-- INPUT DATA follows --

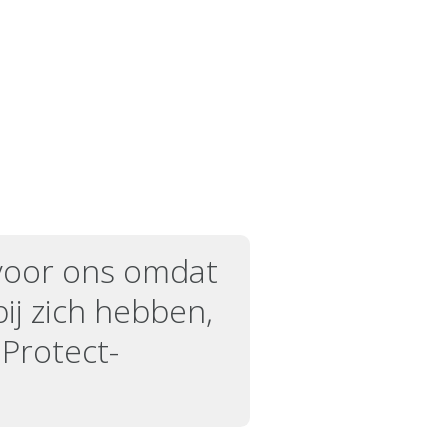
 voor ons omdat
bij zich hebben,
Protect-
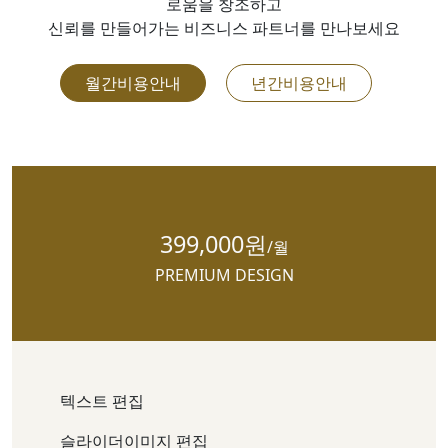
로움을 창조하고
신뢰를 만들어가는 비즈니스 파트너를 만나보세요
월간비용안내
년간비용안내
399,000원
/월
PREMIUM DESIGN
텍스트 편집
슬라이더이미지 편집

-- INPUT DATA concluded --

→ WHAT YOU SHOULD DO
Please reproduce every line of text in the records above word for word, leaving the pictures out of your answer.

→ FINISHED EXERCISE
 voor ons omdat
bij zich hebben,
Protect-
로움을 창조하고
신뢰를 만들어가는 비즈니스 파트너를 만나보세요
월간비용안내
년간비용안내
399,000원
/월
PREMIUM DESIGN
텍스트 편집
슬라이더이미지 편집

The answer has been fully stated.